# Work required
Scan the records below for the word "primitives". Copy each line where it appears.

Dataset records

· · · · · · ·

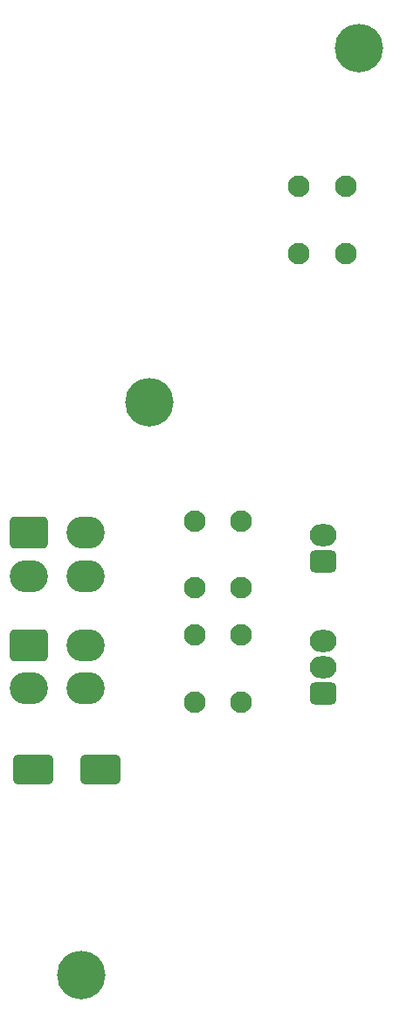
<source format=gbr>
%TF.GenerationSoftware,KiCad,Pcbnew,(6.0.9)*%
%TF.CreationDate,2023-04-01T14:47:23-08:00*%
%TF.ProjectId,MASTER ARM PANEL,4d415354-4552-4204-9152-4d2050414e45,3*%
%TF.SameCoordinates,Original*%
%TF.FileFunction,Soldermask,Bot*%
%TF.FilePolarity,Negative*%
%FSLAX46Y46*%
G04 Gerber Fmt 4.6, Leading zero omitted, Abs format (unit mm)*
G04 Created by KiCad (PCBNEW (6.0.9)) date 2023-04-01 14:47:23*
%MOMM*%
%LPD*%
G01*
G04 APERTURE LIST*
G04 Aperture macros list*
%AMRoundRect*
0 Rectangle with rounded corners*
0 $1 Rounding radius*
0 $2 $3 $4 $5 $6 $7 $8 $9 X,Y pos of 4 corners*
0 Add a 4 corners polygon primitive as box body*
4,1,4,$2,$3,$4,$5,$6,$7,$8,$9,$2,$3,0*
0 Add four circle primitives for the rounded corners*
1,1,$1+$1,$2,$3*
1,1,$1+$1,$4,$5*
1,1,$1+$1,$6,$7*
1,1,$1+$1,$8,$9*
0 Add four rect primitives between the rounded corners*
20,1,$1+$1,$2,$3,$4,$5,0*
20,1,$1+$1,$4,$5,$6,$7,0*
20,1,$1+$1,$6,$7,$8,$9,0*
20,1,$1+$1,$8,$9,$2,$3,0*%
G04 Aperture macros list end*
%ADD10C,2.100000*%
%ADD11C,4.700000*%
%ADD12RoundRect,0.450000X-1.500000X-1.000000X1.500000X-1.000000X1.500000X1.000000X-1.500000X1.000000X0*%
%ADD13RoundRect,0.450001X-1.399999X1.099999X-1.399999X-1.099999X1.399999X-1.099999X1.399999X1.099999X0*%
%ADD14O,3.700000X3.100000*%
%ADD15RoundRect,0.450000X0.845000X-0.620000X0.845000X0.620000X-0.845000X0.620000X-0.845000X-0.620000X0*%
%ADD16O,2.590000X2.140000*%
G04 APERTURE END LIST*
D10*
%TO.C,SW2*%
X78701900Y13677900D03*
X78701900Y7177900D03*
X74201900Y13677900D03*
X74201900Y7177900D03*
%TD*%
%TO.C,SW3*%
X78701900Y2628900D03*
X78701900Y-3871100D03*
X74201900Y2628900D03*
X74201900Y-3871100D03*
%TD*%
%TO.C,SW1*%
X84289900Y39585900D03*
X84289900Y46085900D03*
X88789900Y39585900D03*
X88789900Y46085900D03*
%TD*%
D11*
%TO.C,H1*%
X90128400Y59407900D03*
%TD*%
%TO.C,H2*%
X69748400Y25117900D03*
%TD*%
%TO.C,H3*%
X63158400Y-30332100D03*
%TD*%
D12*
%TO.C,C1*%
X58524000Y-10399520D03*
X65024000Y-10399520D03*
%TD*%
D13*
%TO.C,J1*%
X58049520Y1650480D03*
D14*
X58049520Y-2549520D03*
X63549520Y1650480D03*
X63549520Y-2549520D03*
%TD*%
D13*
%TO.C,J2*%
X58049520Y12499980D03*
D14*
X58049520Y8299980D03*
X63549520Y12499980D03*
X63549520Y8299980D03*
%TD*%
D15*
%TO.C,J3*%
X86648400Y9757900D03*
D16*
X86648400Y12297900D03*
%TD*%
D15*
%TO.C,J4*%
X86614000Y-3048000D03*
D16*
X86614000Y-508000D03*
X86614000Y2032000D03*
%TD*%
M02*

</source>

· · · · · · ·

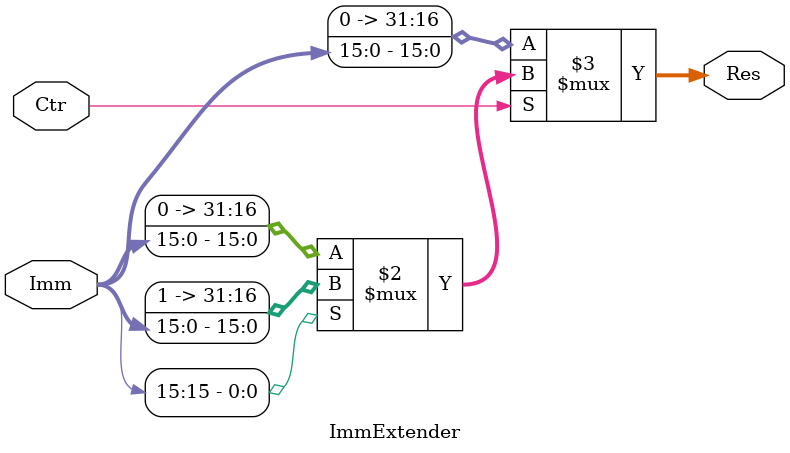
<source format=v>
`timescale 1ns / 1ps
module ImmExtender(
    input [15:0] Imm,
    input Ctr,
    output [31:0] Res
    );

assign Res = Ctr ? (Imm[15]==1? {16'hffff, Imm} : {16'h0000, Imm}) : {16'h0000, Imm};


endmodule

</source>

· · · · · · ·

# Response area
0 Add four circle primitives for the rounded corners*
0 Add four rect primitives between the rounded corners*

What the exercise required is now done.